Prétentions du Cameroun à la Cop 27: 58 milliards de dollars, pas moins !

Pour les autorités camerounaises, c’est le prix de leur engagement dans la lutte contre les changements climatiques. Les fonds doivent servir à couvrir les interventions d’adaptation et d’atténuation.

 

La Banque mondiale a signifié le 4 novembre dernier au cours d’un point de presse à Yaoundé, sa disposition à soutenir les prétentions du Cameroun à la Cop 27. Sous certaines conditions. «Les besoins de financement s’élèvent à 58 milliards de dollars selon les Contributions déterminées au niveau national (CDN)», confirme Sylvain Kakou, représentant régional de l’institution de Bretton Woods au Cameroun. Il s’agit de permettre aux autorités camerounaises, de «couvrir les interventions d’adaptation et d’atténuation au cours des dix prochaines années», a notamment évoqué Nabil Chaherli. L’économiste en chef à la Banque mondiale pour le Cameroun s’est dit optimiste au vu des nombreux progrès déjà enregistrés au niveau national. Mais pour pouvoir obtenir satisfaction à la Cop 27, Nabil Chaherli prévient qu’il faudra «agir vite et mieux pour une action climatique à fort impact».

Avancées au Cameroun
Les avancées du Cameroun ont été recensées au moment de la présentation au siège de la Banque mondiale à Yaoundé, du Nouveau Rapport national sur le climat et le développement. Le communiqué de presse produit à cette occasion renseigne que «le Cameroun a accompli des progrès dans le développement de politiques climatiques alignées sur la Stratégie nationale de développement (SND30).

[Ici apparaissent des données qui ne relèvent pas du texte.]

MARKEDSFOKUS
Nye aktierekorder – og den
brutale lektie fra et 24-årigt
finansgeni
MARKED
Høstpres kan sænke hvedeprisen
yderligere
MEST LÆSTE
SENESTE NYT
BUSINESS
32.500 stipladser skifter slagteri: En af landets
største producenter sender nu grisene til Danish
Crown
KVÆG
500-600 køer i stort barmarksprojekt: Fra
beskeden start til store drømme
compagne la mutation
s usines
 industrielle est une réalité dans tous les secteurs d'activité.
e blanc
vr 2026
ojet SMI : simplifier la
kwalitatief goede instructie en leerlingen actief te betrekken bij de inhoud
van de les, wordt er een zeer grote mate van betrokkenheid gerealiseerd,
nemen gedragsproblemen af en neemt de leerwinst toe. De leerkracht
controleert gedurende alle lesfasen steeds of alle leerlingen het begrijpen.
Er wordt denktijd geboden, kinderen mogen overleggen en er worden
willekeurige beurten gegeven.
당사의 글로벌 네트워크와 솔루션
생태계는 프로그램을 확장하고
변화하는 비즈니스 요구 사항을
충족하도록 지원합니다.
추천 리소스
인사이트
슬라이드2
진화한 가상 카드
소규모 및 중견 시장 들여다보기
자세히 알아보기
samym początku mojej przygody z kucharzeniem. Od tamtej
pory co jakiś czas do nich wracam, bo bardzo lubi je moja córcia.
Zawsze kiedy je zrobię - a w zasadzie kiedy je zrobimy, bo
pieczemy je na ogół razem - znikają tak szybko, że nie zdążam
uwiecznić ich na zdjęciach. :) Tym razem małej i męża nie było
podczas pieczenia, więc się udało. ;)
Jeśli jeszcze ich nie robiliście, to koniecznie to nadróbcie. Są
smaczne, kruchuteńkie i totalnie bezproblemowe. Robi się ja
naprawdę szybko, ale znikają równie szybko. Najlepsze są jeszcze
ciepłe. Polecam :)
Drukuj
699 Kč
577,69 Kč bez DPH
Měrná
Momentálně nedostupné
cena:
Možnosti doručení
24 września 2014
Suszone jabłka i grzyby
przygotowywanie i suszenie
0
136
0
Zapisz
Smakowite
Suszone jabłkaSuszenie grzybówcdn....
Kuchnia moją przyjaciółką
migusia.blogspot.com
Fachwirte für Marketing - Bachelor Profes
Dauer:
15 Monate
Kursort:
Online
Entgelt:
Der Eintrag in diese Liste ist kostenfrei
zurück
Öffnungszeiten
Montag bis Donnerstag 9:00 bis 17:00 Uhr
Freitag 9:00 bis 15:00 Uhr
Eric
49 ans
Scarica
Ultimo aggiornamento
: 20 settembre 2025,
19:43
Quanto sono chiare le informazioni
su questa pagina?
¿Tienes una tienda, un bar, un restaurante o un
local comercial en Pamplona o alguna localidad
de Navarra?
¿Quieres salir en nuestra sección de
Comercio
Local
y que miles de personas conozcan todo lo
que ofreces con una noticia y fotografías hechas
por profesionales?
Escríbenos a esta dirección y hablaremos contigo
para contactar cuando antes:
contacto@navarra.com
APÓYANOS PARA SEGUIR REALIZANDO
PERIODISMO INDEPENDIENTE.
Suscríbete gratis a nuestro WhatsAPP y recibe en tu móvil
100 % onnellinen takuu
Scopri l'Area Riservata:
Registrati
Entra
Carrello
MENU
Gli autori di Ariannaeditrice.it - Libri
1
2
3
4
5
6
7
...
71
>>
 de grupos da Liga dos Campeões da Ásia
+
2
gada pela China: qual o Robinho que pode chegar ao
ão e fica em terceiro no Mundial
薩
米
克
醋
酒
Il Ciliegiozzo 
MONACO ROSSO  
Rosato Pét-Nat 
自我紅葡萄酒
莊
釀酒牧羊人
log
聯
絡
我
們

Notamment à travers une série de réformes visant à créer un environnement encourageant la croissance économique, l’amélioration de la gouvernance et des institutions, la décentralisation».

L’institution bancaire mondiale confirme ainsi l’engagement du Cameroun «à réduire ses émissions de gaz à effet de serre (GES) de 35% d’ici à 2030». On peut en outre mettre sur le compte du gouvernement camerounais les initiatives relatives à la reforestation, ainsi qu’à la modification du mix énergétique intégrant les sources renouvelables. Un projet à fort impact est également en cours de mise en œuvre. Il s’agit du Projet d’investissement et de développement des marchés agricoles (Pidma). Il permet déjà aux populations «de se tourner vers des pratiques agricoles climato-intelligentes. Lesquelles leur donnent la possibilité de transformer la production vivrière de manioc, de maïs et de sorgho, en une agriculture commerciale durable», se réjouit-on.

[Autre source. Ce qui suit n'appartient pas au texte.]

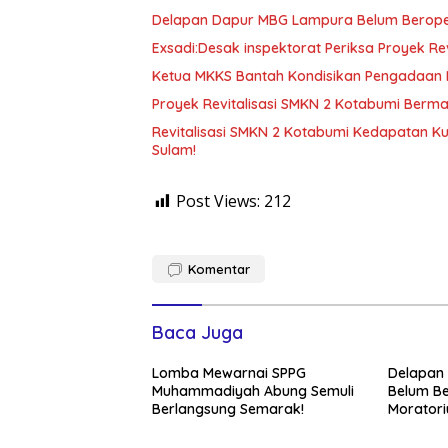
Delapan Dapur MBG Lampura Belum Beroper
Exsadi:Desak inspektorat Periksa Proyek Re
Ketua MKKS Bantah Kondisikan Pengadaan M
Proyek Revitalisasi SMKN 2 Kotabumi Berm
Revitalisasi SMKN 2 Kotabumi Kedapatan Ku
Sulam!
Post Views:
212
Komentar
Baca Juga
Lomba Mewarnai SPPG
Delapan
Muhammadiyah Abung Semuli
Belum Be
Berlangsung Semarak!
Morator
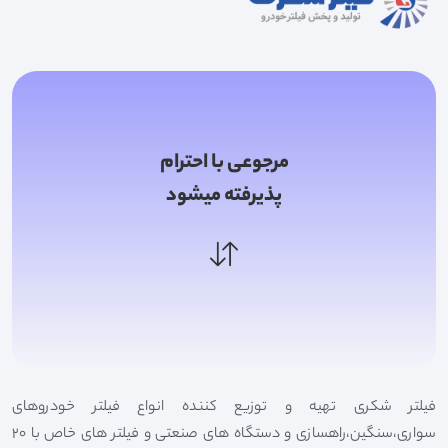
مرجوعی با احترام
پذیرفته میشود
فیلتر شکری تهیه و توزیع کننده انواع فیلتر خودروهای
سواری،سنگین،راهسازی و دستگاه های صنعتی و فیلتر های خاص با 20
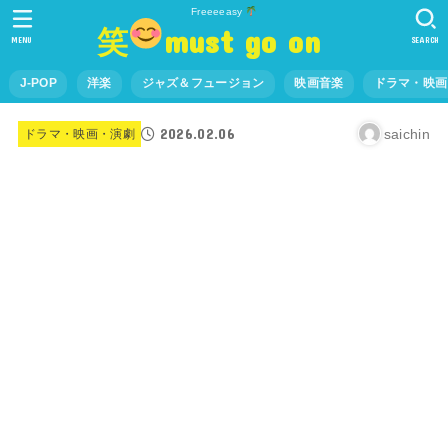
Freeeeasy
笑
must go on
MENU
SEARCH
J-POP
洋楽
ジャズ＆フュージョン
映画音楽
ドラマ・映画
2026.02.06
saichin
ドラマ・映画・演劇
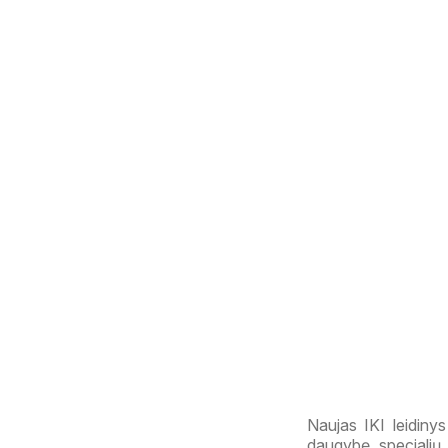
Naujas IKI leidinys
daugybę specialių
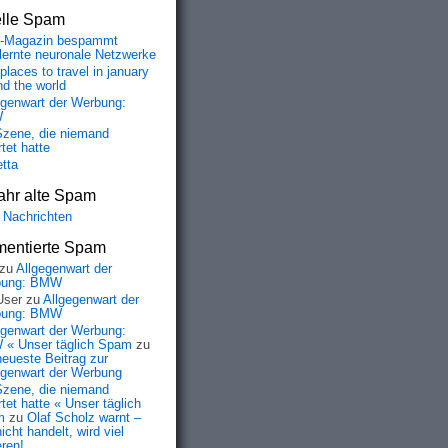
elle Spam
-Magazin bespammt
lernte neuronale Netzwerke
places to travel in january
nd the world
egenwart der Werbung:
W
Szene, die niemand
tet hatte
etta
ahr alte Spam
 Nachrichten
entierte Spam
zu
Allgegenwart der
bung: BMW
User
zu
Allgegenwart der
bung: BMW
egenwart der Werbung:
« Unser täglich Spam
zu
neueste Beitrag zur
egenwart der Werbung
Szene, die niemand
tet hatte « Unser täglich
m
zu
Olaf Scholz warnt –
icht handelt, wird viel
eren!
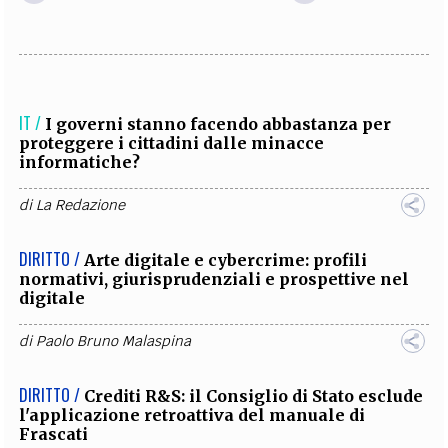
IT /
I governi stanno facendo abbastanza per
proteggere i cittadini dalle minacce
informatiche?
di
La Redazione
DIRITTO /
Arte digitale e cybercrime: profili
normativi, giurisprudenziali e prospettive nel
digitale
di
Paolo Bruno Malaspina
DIRITTO /
Crediti R&S: il Consiglio di Stato esclude
l'applicazione retroattiva del manuale di
Frascati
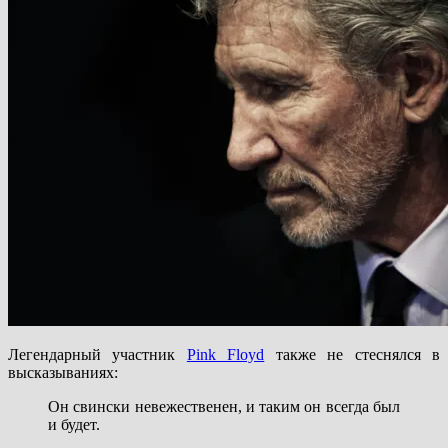
Легендарный участник
Pink Floyd
также не стеснялся в
высказываниях:
Он свински невежественен, и таким он всегда был
и будет.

Autant d’initiatives camerounaises appelées à se poursuivre et à se densifier, selon le souhait de la Banque mondiale. En termes, entre autres, «d’adoption d’une loi exigeant des institutions publiques qu’elles intègrent le changement climatique dans leurs instruments de politique et de planification, ainsi que dans leur processus budgétaire». Ces initiatives justifient pour l’essentiel le besoin financier exprimé par le Cameroun. Le Gabon et le Congo n’étant pas en reste en la matière. On parle par exemple du «Gabon vert et bleu, mais aussi du Projet d’appui à la gestion durable des zones humides critiques du Gabon (PAZH). Le Congo, pour sa part, se satisfait déjà de la mise en œuvre du Projet de diversification forestière et économique (PFDE). Il faudra toutefois faire plus. La Banque mondiale a déjà balisé le terrain.